### Exercise prompt
Among the records that follow, find the line with "thumb ip: (420, 432)" and the line with "pinky dip: (507, 469)". Set down those lines and all lines between them exactly, without adding anything.

[Start of section]

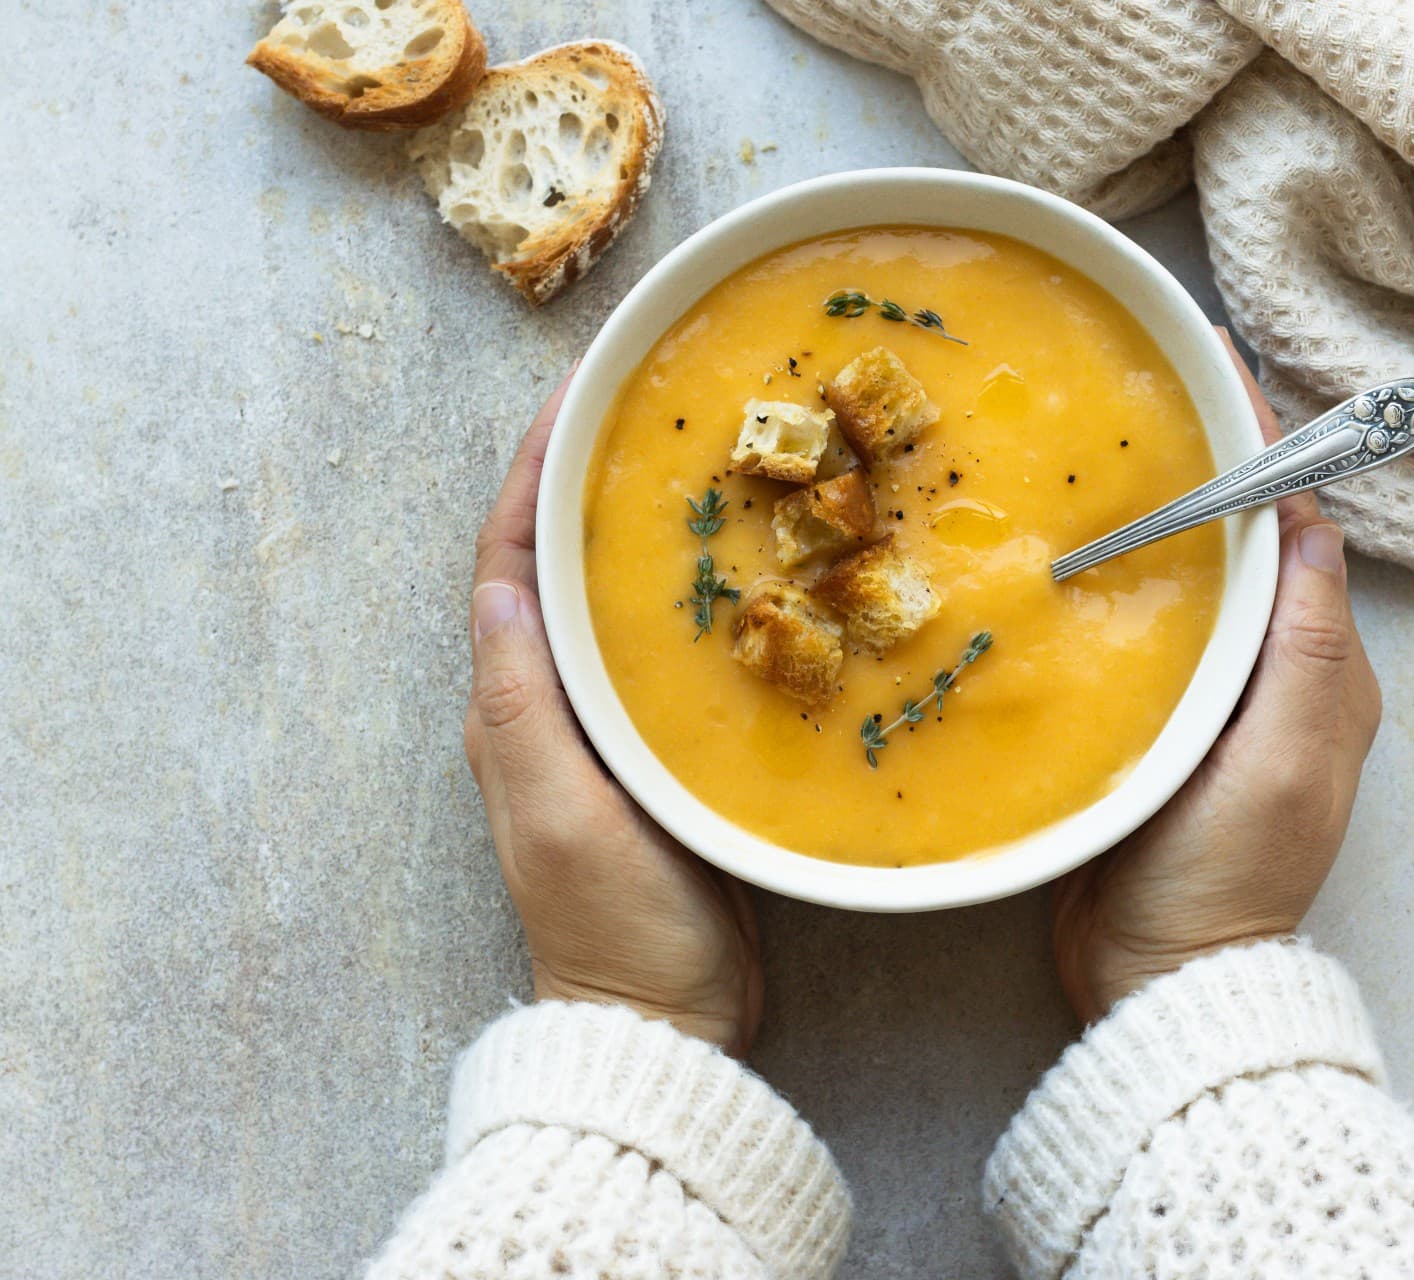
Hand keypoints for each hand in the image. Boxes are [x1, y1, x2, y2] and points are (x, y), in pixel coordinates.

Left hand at [463, 372, 762, 1053]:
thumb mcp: (559, 817)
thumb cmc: (613, 925)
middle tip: (648, 411)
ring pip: (614, 602)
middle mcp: (551, 706)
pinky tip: (752, 571)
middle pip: (557, 567)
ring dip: (640, 529)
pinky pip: (667, 651)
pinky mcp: (661, 753)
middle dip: (588, 481)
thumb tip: (499, 594)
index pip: (508, 565)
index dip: (532, 477)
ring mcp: (606, 730)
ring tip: (702, 465)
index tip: (576, 400)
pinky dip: (696, 596)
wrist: (666, 1018)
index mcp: (514, 709)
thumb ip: (524, 711)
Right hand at [1052, 333, 1382, 1022]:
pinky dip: (1119, 580)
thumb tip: (1309, 522)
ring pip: (1191, 581)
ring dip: (1159, 514)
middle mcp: (1273, 674)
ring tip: (1100, 448)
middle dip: (1205, 463)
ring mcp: (1212, 702)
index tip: (1214, 367)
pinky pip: (1144, 632)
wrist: (1163, 978)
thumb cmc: (1231, 873)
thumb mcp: (1286, 754)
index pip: (1295, 528)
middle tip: (1143, 389)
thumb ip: (1304, 642)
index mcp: (1320, 669)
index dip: (1260, 445)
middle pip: (1242, 543)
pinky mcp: (1155, 728)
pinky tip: (1067, 552)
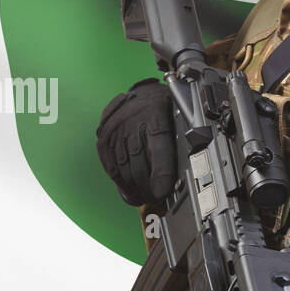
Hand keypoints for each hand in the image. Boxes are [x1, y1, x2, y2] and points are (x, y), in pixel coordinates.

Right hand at [94, 78, 176, 212]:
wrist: (142, 90)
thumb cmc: (164, 105)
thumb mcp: (178, 116)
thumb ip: (178, 141)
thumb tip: (185, 171)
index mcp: (156, 113)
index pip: (158, 148)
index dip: (160, 174)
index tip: (162, 192)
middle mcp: (133, 119)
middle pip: (138, 161)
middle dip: (146, 186)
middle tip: (156, 199)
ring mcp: (115, 127)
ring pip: (122, 165)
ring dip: (132, 187)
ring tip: (142, 198)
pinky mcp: (104, 135)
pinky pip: (108, 162)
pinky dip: (118, 180)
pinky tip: (127, 190)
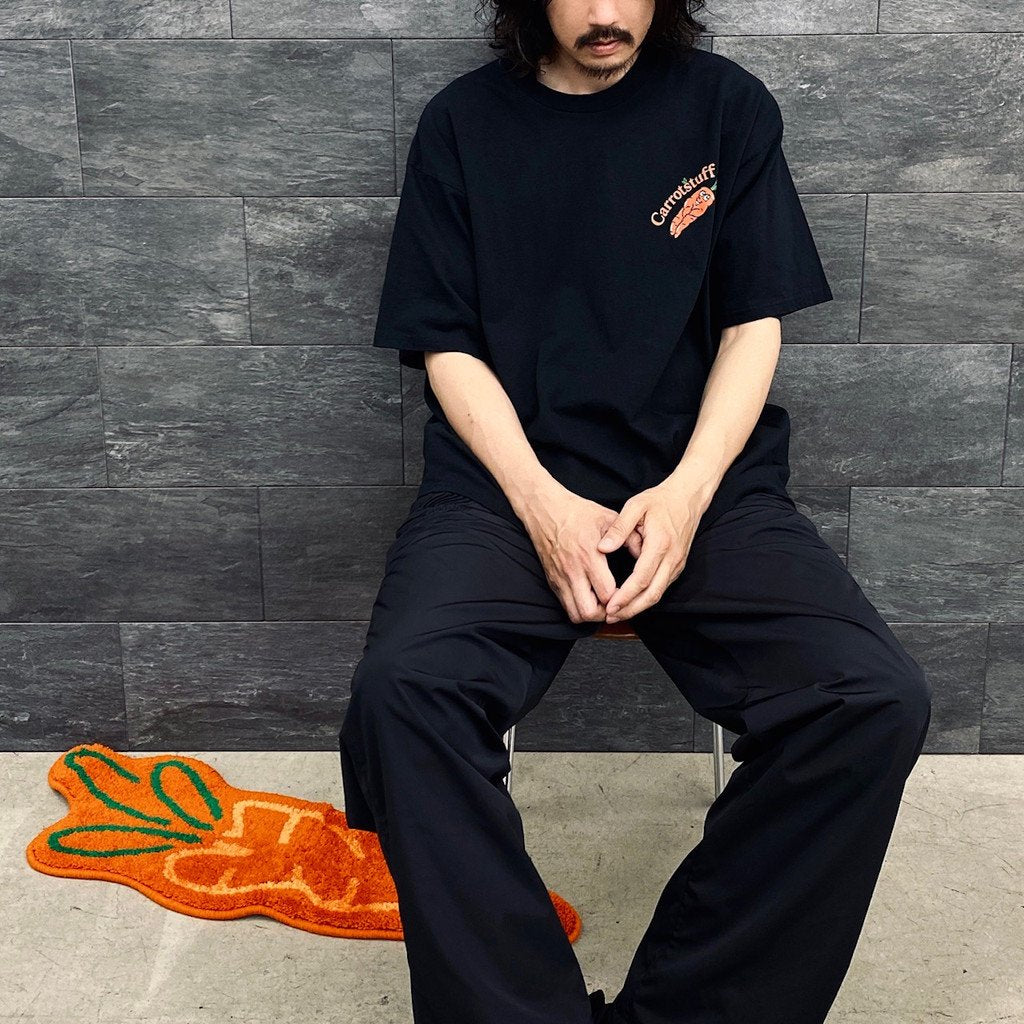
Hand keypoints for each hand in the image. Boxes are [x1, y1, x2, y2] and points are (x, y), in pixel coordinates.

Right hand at [520, 486, 643, 623]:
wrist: (545, 510)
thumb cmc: (577, 513)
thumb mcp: (608, 518)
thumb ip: (629, 536)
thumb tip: (645, 552)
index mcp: (588, 556)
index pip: (606, 593)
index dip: (621, 598)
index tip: (627, 591)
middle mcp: (573, 571)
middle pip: (589, 612)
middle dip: (606, 613)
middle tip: (615, 604)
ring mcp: (560, 578)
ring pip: (575, 614)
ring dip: (591, 614)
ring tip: (603, 604)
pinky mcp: (552, 581)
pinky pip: (565, 606)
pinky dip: (578, 608)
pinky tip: (589, 597)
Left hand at [595, 481, 705, 621]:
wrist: (688, 498)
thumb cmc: (660, 500)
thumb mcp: (636, 506)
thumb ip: (619, 528)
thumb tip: (603, 548)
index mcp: (660, 545)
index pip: (641, 579)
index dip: (625, 595)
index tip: (609, 605)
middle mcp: (672, 559)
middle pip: (652, 594)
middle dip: (630, 609)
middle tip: (610, 617)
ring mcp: (677, 564)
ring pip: (658, 594)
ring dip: (638, 607)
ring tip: (617, 613)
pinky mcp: (677, 566)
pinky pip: (661, 587)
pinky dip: (646, 598)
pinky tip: (631, 602)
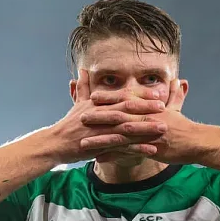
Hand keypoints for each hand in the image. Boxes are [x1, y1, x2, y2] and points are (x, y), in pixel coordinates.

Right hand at [45, 70, 167, 163]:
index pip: (122, 96)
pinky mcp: (100, 146)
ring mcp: (101, 131)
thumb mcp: (77, 104)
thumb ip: (83, 87)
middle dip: (146, 107)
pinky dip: (138, 148)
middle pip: (127, 109)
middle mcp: (101, 115)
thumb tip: (82, 70)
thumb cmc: (68, 125)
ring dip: (146, 128)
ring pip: (127, 127)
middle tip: (164, 106)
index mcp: (98, 104)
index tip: (156, 93)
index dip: (140, 95)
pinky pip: (123, 147)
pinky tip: (152, 149)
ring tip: (163, 128)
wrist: (55, 144)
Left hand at [81, 79, 199, 163]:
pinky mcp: (148, 149)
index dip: (109, 98)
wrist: (197, 143)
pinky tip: (99, 159)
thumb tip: (179, 81)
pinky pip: (126, 153)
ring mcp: (146, 134)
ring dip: (100, 139)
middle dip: (98, 116)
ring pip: (119, 135)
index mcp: (149, 108)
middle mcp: (145, 119)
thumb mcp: (178, 108)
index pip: (126, 100)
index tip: (93, 96)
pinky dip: (112, 156)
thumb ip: (175, 95)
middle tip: (81, 117)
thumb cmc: (185, 127)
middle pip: (118, 116)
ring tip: (84, 143)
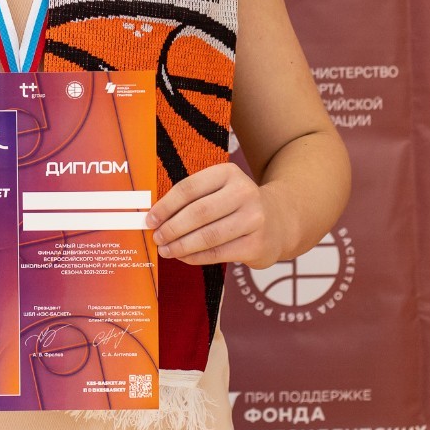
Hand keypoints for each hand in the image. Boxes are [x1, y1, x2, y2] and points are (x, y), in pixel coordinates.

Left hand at [145, 162, 285, 267]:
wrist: (279, 220)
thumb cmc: (235, 205)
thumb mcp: (219, 189)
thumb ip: (191, 199)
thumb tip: (155, 216)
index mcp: (228, 173)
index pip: (189, 188)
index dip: (166, 205)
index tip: (150, 219)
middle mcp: (244, 192)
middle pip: (198, 212)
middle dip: (172, 228)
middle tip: (156, 237)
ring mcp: (254, 219)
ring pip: (208, 236)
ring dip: (181, 245)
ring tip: (165, 250)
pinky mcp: (257, 244)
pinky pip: (219, 253)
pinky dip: (196, 257)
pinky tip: (183, 257)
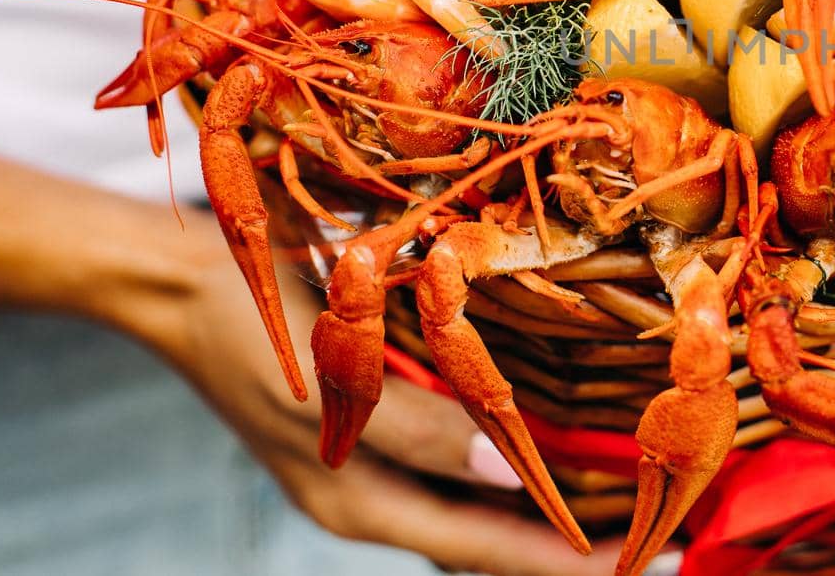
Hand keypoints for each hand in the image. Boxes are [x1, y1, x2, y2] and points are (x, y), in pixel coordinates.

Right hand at [0, 155, 617, 575]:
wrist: (186, 286)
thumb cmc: (251, 337)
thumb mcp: (329, 390)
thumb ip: (420, 432)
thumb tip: (507, 472)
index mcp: (361, 503)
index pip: (483, 549)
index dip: (559, 560)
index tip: (633, 562)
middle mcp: (375, 496)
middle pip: (487, 541)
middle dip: (564, 546)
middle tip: (648, 540)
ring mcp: (375, 465)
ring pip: (476, 508)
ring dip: (542, 510)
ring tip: (618, 506)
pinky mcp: (377, 428)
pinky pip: (457, 465)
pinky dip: (507, 469)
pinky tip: (547, 452)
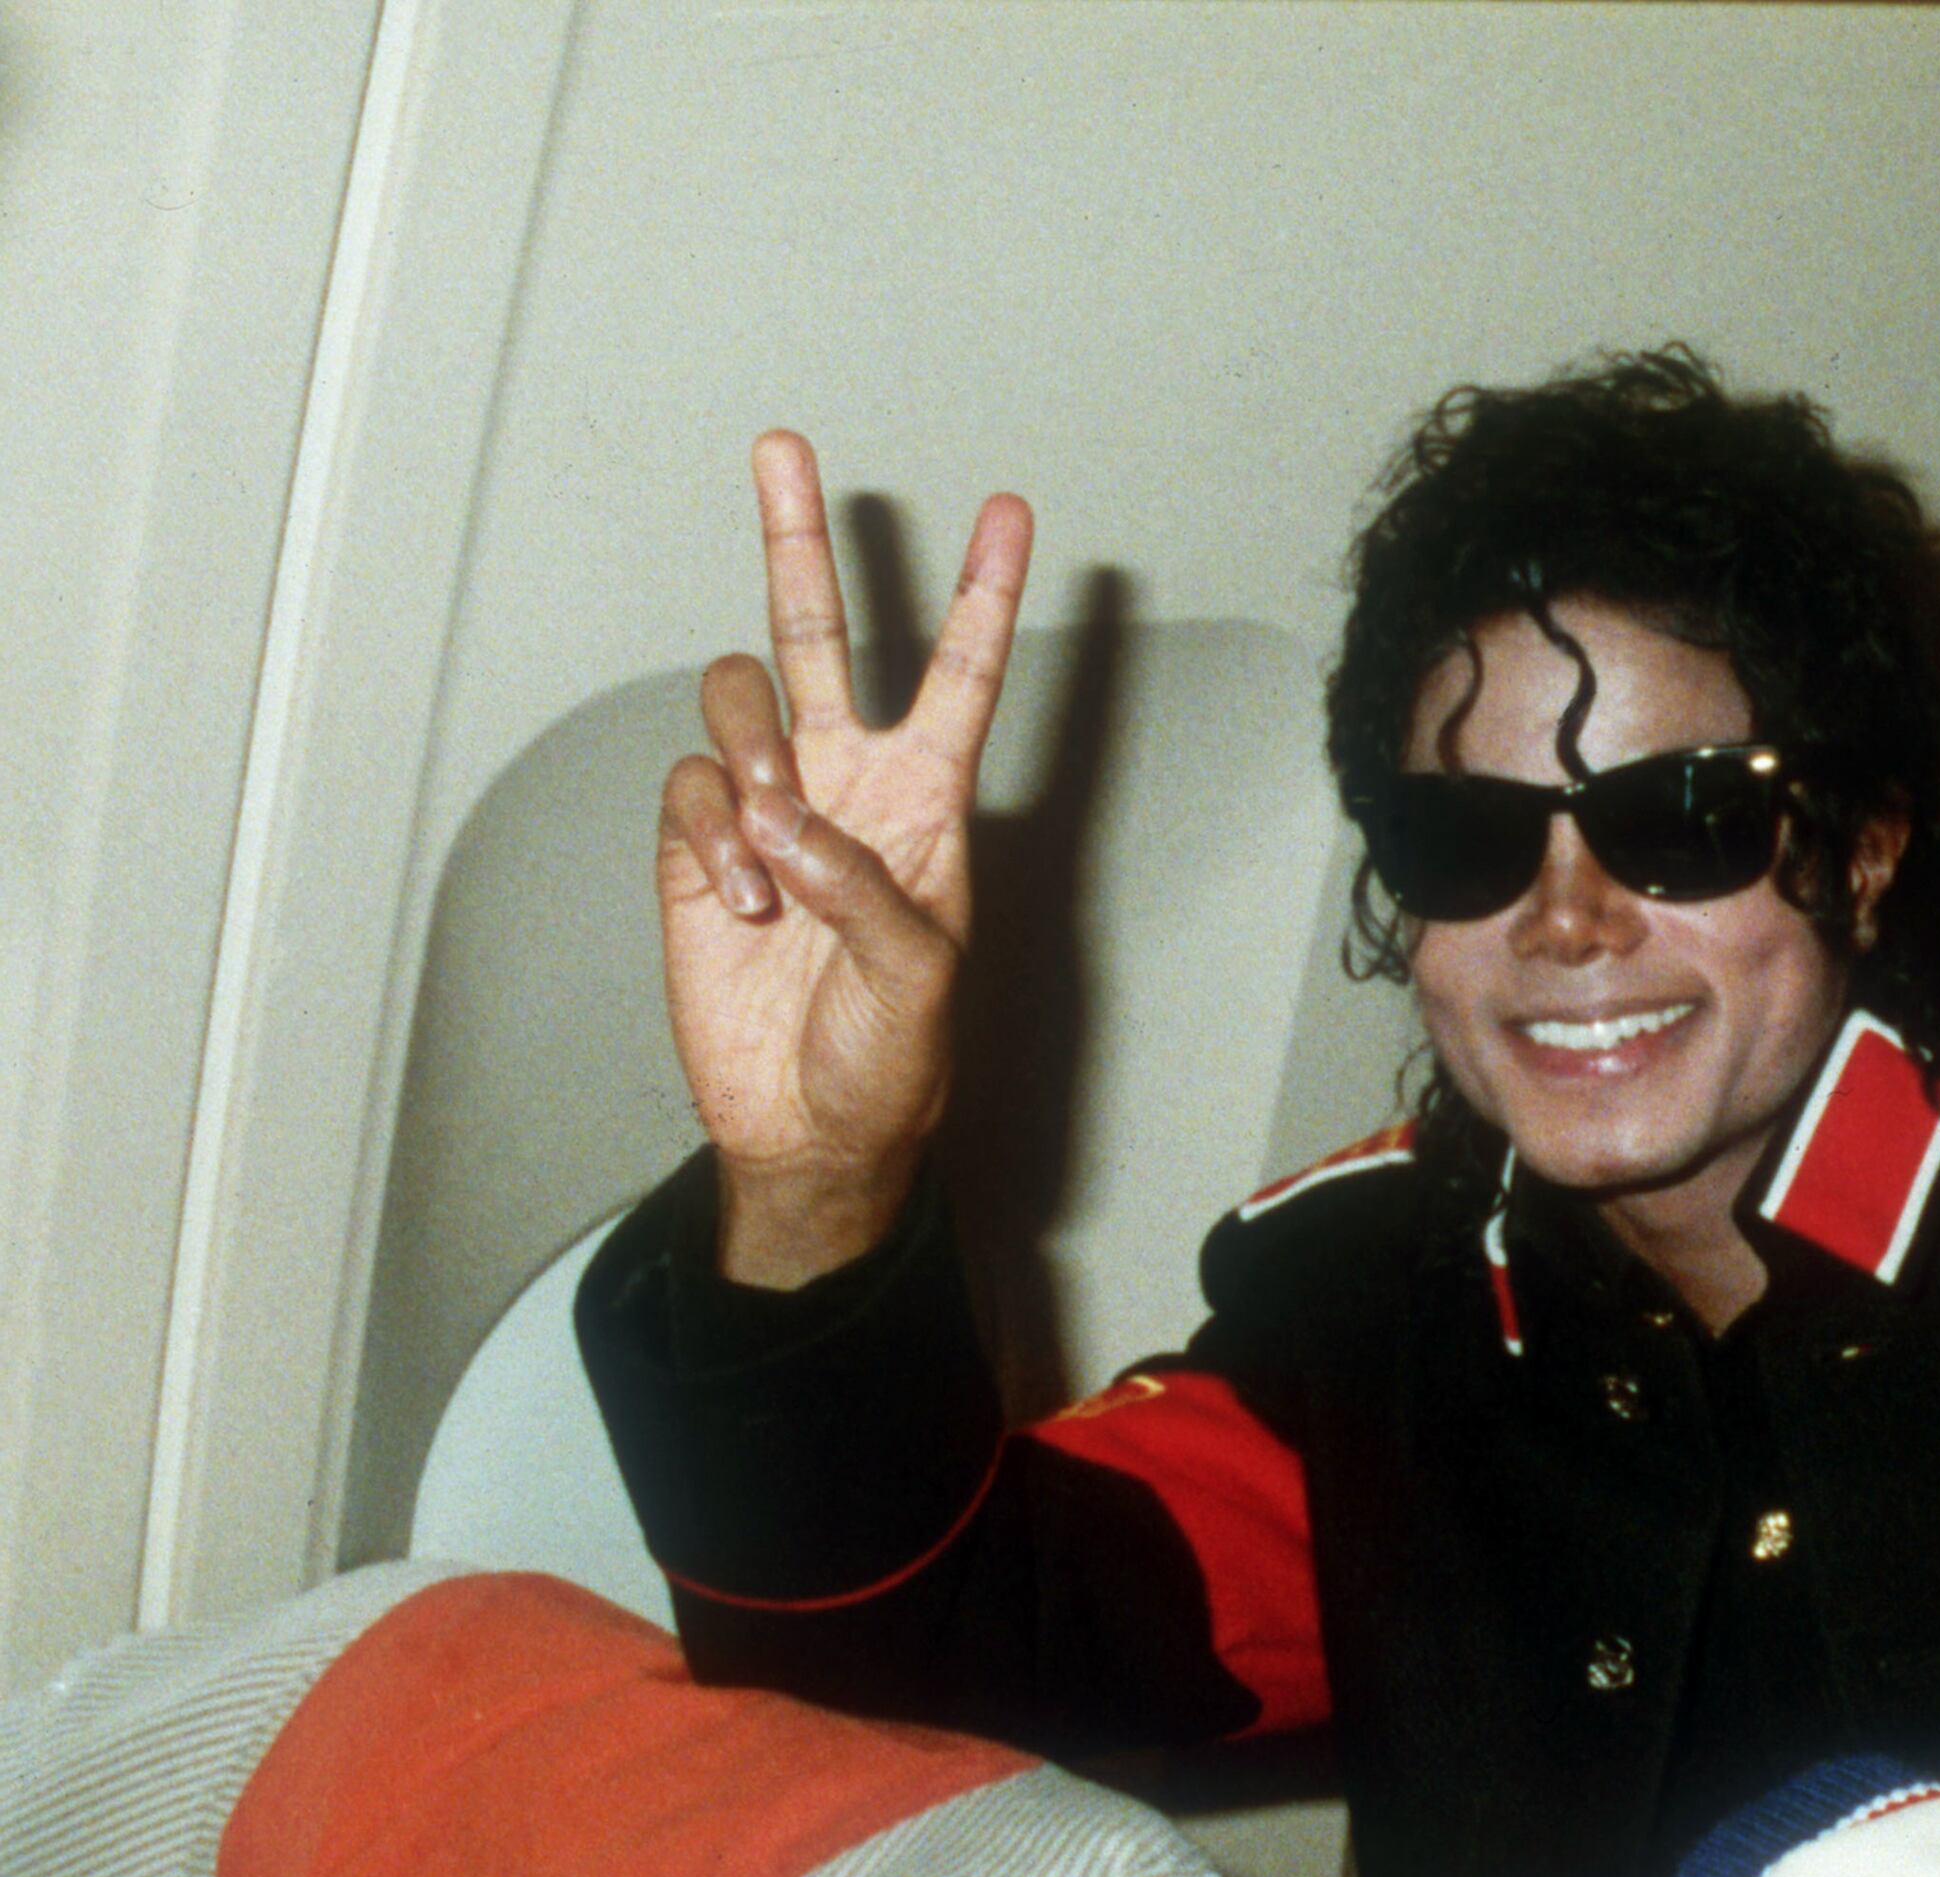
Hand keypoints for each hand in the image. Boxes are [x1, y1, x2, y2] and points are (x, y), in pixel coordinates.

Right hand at [655, 430, 1032, 1285]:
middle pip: (819, 633)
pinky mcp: (697, 846)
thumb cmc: (889, 1058)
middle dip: (799, 540)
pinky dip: (712, 836)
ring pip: (740, 698)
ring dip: (754, 754)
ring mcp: (766, 807)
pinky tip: (744, 907)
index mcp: (927, 801)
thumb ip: (866, 891)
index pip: (961, 676)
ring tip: (774, 839)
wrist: (806, 1125)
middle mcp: (845, 782)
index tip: (1011, 510)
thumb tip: (785, 818)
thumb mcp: (921, 981)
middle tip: (784, 449)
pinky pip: (689, 786)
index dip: (984, 596)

[End of section]

### Result of this exercise
thumb ip: (420, 432)
thumb tip: (507, 472)
index mcp: (361, 503)
index pip: (483, 549)
index dip: (559, 560)
index tip: (633, 562)
middle mcp: (375, 496)
middle pip: (487, 541)
middle dip: (564, 546)
middle tip: (648, 540)
ring mcp: (375, 465)
ring pip: (476, 508)
ring dip: (542, 510)
ring tip: (618, 506)
pinky mcp: (377, 428)
pinky pip: (457, 465)
pinky dip: (507, 469)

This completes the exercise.